(YOUR ASSIGNMENT) Search the records for the word "onderwijs" and copy each line in which it appears.

(MATERIAL SHOWN)
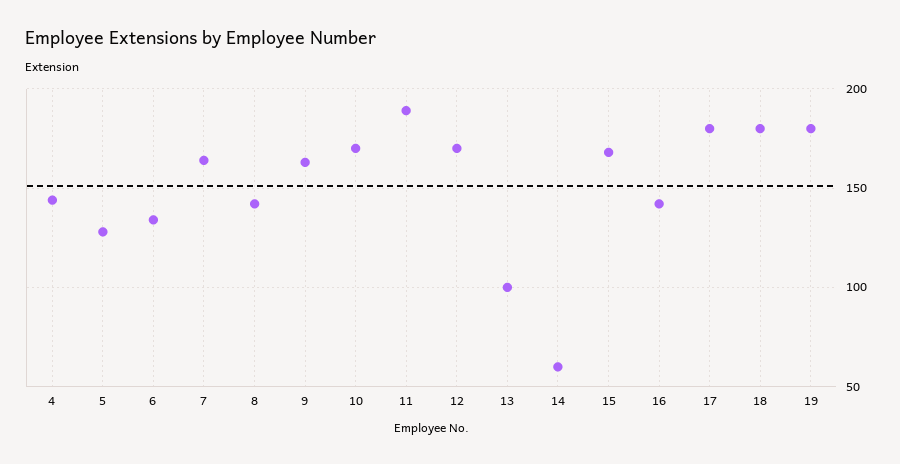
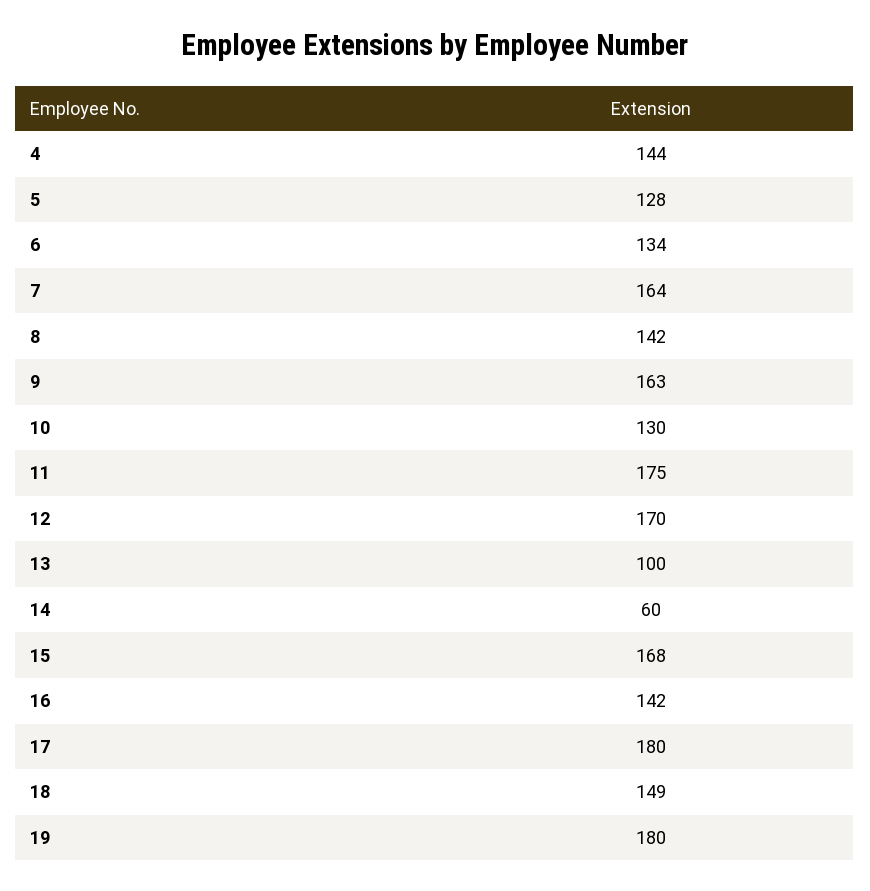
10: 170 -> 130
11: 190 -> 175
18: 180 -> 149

* * *

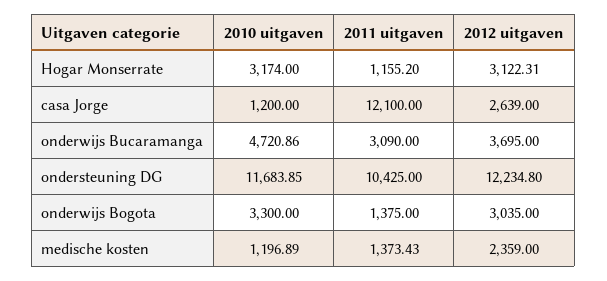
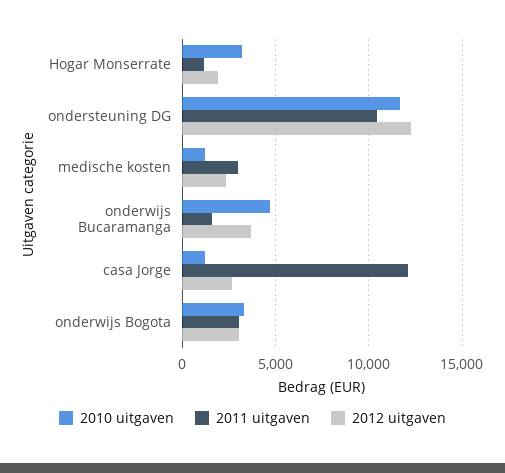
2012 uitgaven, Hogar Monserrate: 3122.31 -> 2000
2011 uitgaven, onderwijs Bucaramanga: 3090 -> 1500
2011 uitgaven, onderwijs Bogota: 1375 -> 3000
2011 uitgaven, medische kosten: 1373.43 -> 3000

---

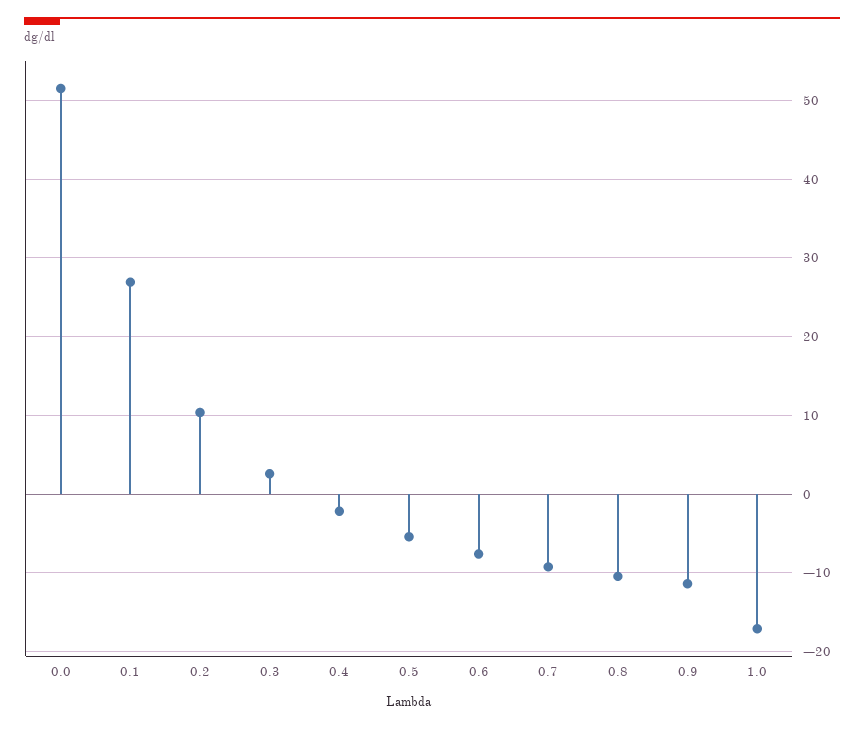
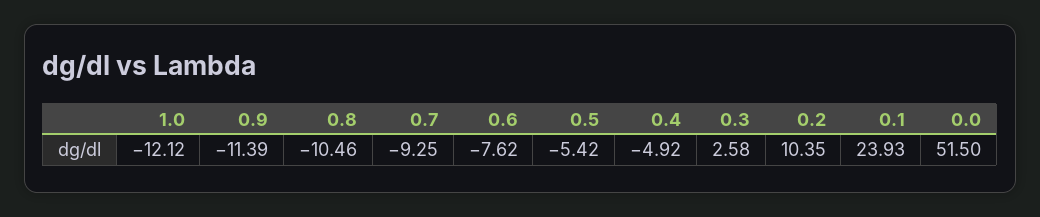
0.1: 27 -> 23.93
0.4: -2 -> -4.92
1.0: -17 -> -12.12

(YOUR RESPONSE)
2011 uitgaven, onderwijs Bucaramanga: 3090 -> 1500
2011 uitgaven, onderwijs Bogota: 1375 -> 3000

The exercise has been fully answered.